_Goal of the exercise_
Rewrite the lines of all the records below, replacing each "order" with "ordo" and keeping everything else unchanged. Leave the pictures out of your answer.

■ ■ ■ ■

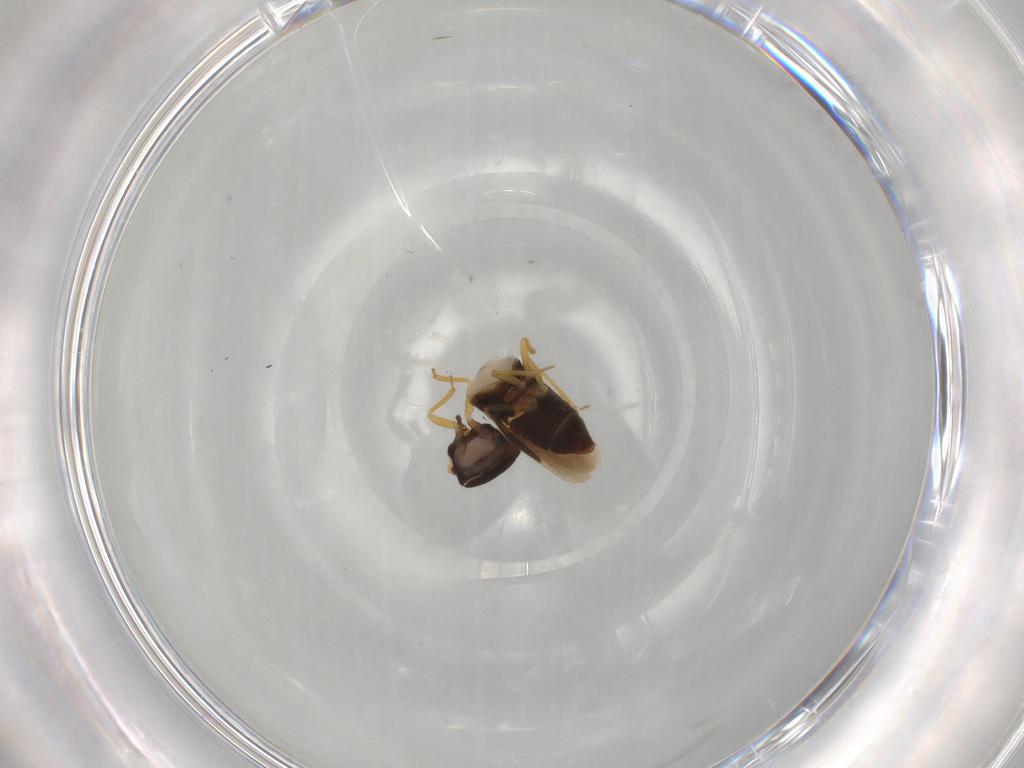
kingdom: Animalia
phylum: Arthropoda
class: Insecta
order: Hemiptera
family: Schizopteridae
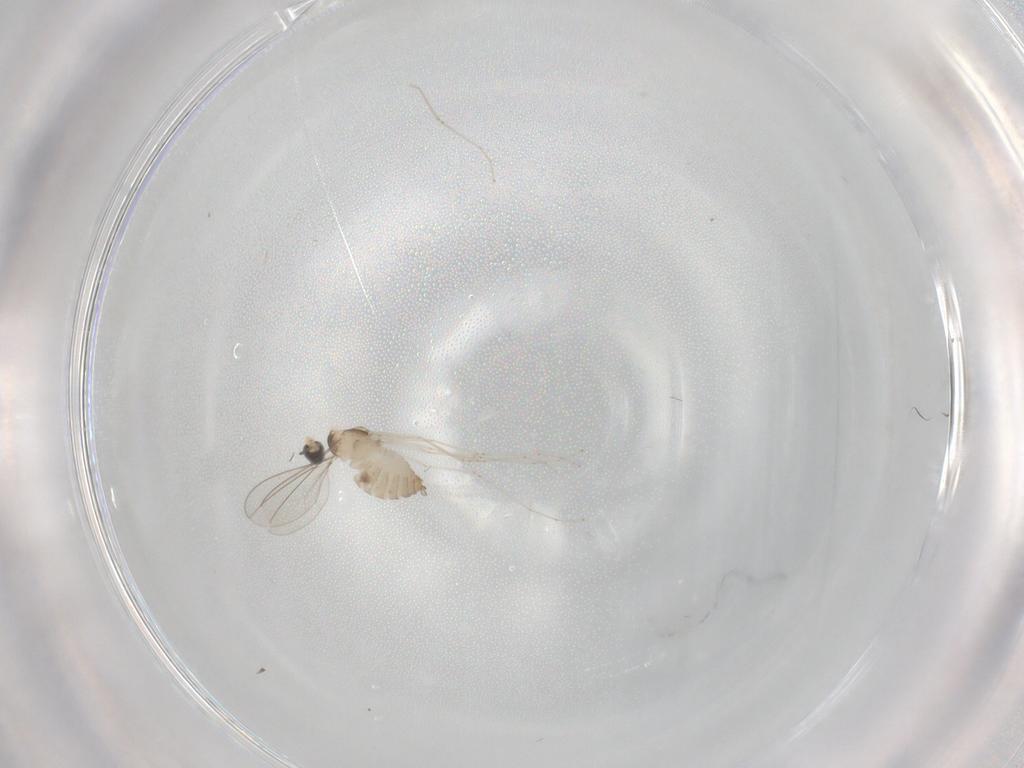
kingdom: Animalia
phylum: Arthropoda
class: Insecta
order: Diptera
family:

■ ■ ■ ■

_Task solution_
kingdom: Animalia
phylum: Arthropoda
class: Insecta
ordo: Hemiptera
family: Schizopteridae
kingdom: Animalia
phylum: Arthropoda
class: Insecta
ordo: Diptera
family:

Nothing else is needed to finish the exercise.